“I am here for my child Dinalo and for all the kids. I am angry and sad that politicians in Sweden are acting against the climate,” Katarina Utne, 41, a mother of a four-year-old and human resources coach, told AFP.
The women unfurled their scarves and marched for several hundred metres, singing and holding placards calling to “save the climate for the children’s future”.
“The previous government was acting too slowly. The current government is going in the wrong direction in terms of climate policy,” said psychologist Sara Nilsson Lööv, referring to a recent report on Swedish climate policy.

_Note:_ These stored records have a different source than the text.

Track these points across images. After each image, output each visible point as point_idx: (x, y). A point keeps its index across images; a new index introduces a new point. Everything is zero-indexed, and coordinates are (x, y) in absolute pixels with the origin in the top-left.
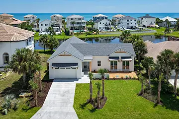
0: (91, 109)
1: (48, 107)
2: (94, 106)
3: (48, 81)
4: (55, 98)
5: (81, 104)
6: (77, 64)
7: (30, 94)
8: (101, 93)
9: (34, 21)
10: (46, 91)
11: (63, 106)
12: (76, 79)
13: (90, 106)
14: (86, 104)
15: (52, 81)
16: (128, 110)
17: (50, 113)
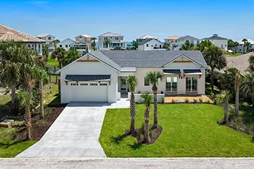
0: (133, 144)
1: (50, 141)
2: (139, 139)
3: (58, 105)
4: (66, 127)
5: (114, 136)
6: (110, 76)
7: (21, 123)
8: (151, 122)
9: (51, 43)
10: (52, 119)
11: (79, 139)
12: (107, 103)
13: (131, 140)
14: (125, 136)
15: (65, 105)
16: (205, 145)
17: (53, 149)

The government, led by the conservative Prime Minister Ulf Kristersson and supported by the far-right Sweden Democrats, is in danger of failing to meet its 2030 climate targets, an agency tasked with evaluating climate policy recently reported.
According to the Swedish Climate Policy Council, the government has made decisions, including financial decisions, that will increase greenhouse gas emissions in the short term.
“Ordinary people have to step up. Sweden is not the worst country but has been better previously,” 67-year-old pensioner Charlotte Bellander said.
The global movement, Mothers Rebellion, was established by a group of mothers in Sweden, Germany, the USA, Zambia and Uganda.
It organises peaceful movements in public spaces by sitting and singing but does not engage in civil disobedience, unlike the Extinction Rebellion movement, which some of its organisers came from.